Der Oberste Gerichtshof der Nation (SCJN) entschied mehrheitlich, dass die Mittel aus individuellen Rentenkonten, die den Begünstigten zur Verfügung gestellt werden, nicht der Einkommensteuer (ISR) unterliegen sollten. Die Plenarsitzung gelangte zu dem Schluss, dass diese Gelder Teil des Vermögens des verstorbenen Arbeitnehmers sind und dem Zweck dienen, seinen Begünstigten wirtschaftlichen Schutz zu bieten.
Das Gericht war der Ansicht, dass die Einführung einer unterschiedlichen steuerlichen Behandlung zwischen testamentarisch benannten und gesetzlich anerkannten Begünstigten eine ungerechtfertigte Differenz darstellen würde. In beiden Fällen haben die Ressourcen denselben Ursprung und denselben Zweck.
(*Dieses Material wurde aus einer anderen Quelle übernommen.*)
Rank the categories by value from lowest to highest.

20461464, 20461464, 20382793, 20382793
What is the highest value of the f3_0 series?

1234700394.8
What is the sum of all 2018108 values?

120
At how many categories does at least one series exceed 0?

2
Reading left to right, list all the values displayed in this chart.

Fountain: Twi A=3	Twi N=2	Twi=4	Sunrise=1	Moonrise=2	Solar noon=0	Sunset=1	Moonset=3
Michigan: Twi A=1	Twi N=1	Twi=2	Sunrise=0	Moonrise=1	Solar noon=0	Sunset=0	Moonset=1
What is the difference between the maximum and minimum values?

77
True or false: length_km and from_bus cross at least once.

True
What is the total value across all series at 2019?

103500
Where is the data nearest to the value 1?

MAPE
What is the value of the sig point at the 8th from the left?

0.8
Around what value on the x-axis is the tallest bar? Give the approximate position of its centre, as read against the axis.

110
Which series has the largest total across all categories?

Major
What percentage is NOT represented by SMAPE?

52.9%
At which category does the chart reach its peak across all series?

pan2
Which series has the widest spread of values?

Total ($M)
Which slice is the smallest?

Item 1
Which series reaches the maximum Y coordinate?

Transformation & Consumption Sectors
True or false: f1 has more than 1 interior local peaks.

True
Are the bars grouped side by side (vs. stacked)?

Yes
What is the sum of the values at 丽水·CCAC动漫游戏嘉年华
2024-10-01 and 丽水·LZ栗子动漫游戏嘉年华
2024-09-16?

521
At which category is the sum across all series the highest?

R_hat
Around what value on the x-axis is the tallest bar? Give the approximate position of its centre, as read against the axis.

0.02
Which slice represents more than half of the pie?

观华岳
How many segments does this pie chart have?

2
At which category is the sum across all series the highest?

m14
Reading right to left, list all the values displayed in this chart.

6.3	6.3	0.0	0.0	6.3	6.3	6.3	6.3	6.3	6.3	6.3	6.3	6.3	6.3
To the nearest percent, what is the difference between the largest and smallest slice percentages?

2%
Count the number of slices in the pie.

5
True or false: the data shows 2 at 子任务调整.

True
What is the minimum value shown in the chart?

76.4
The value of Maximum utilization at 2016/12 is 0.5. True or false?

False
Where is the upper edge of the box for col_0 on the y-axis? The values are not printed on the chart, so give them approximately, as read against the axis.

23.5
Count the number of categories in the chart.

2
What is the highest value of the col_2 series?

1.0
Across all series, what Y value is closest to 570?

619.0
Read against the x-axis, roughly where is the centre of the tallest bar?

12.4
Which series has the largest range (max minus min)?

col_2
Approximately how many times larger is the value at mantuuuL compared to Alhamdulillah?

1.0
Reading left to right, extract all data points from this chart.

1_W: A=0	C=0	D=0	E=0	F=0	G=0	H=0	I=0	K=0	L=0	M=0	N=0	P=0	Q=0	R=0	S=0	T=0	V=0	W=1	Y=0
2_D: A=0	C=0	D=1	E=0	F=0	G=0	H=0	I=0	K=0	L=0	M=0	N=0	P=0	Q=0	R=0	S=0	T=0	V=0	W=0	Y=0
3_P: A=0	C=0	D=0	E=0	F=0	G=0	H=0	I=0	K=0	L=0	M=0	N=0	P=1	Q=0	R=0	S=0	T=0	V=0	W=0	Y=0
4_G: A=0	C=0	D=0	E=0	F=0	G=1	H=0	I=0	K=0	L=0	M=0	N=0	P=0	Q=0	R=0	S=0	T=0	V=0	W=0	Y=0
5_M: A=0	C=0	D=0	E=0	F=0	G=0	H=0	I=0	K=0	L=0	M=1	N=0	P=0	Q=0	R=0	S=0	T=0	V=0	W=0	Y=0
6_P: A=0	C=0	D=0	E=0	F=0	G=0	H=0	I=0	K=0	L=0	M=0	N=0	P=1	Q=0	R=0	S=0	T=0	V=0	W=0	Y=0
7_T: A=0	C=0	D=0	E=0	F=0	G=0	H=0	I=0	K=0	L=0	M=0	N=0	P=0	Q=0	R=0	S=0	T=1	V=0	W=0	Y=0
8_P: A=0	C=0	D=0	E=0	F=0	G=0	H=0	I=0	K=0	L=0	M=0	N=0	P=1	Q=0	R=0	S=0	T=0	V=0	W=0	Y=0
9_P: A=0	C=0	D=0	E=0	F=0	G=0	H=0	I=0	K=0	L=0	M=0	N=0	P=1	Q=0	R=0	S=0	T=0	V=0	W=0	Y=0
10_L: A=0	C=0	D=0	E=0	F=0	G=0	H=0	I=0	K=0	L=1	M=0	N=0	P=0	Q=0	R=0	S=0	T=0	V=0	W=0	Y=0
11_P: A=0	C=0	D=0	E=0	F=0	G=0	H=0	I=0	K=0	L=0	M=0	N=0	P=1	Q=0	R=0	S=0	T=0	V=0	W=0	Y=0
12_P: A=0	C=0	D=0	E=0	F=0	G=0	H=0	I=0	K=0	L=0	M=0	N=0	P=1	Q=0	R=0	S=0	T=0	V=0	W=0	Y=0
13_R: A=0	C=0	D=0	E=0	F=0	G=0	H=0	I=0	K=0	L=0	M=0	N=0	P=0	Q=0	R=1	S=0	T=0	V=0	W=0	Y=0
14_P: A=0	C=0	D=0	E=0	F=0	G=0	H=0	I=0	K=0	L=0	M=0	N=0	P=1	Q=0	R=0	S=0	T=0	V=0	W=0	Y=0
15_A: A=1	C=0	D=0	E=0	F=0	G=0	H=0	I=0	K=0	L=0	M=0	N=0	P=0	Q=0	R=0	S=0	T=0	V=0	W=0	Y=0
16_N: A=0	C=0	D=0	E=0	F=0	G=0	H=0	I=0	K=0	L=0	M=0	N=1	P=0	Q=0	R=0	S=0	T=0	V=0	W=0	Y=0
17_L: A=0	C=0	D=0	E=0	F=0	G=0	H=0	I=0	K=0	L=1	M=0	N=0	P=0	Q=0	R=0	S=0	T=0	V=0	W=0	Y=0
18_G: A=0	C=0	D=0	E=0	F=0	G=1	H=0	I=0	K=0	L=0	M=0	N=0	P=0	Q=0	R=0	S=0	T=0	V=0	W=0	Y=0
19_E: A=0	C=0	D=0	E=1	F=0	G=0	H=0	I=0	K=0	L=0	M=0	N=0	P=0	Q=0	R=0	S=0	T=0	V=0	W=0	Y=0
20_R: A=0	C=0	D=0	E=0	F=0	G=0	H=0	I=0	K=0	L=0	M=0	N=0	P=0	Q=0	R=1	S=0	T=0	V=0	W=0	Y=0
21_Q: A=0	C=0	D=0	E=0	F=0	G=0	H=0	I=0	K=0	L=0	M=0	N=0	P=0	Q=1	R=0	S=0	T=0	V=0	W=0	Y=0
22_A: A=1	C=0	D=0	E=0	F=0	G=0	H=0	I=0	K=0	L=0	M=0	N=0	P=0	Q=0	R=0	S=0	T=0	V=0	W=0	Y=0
Die Entscheidung entstand aus einem Widerspruch zwischen zwei Kollegialgerichten. Einer argumentierte, dass Afore-Ressourcen steuerpflichtiges Einkommen seien, da sie nicht unter die Erbschaftsbefreiung des Artikels 93 des Einkommensteuergesetzes fielen. Der andere betrachtete sie als vergleichbar mit einer Erbschaft oder einem Vermächtnis, die von der Steuer befreit seien.
Ministerpräsident Hugo Aguilar Ortiz erklärte:
„Ich bin mir sicher, dass der Betrag, den ein Afore hat, unendlich viel geringer ist als das Erbe … Wir reden hier über steuerfreie Millionärserbschaften, aber die Steuern werden auf einen kleinen Fonds gezahlt, den der Arbeitnehmer im Laufe seines Berufslebens angesammelt hat. Wenn wir noch die Tatsache hinzufügen, dass dieser Fonds für das Überleben des Arbeitnehmers im Alter oder für die Begünstigung seiner Familienangehörigen bestimmt ist, scheint es mir, dass wir der Gerechtigkeit nicht gerecht werden, wenn wir in die Richtung gehen, diese zu besteuern.“ Mittel.”
Das Plenum zog die Angelegenheit zurück, um ein neues Projekt vorzubereiten, das die Überlegungen der Debatte berücksichtigt. Der Widerspruch in den Kriterien muss noch endgültig geklärt werden. Das ursprüngliche Projekt von Ministerin Sara Irene Herrerías Guerra sah vor, die oben genannten Beträge verstorbener Arbeitnehmer mit ISR zu besteuern, wenn sie an ihre Begünstigten übergeben wurden.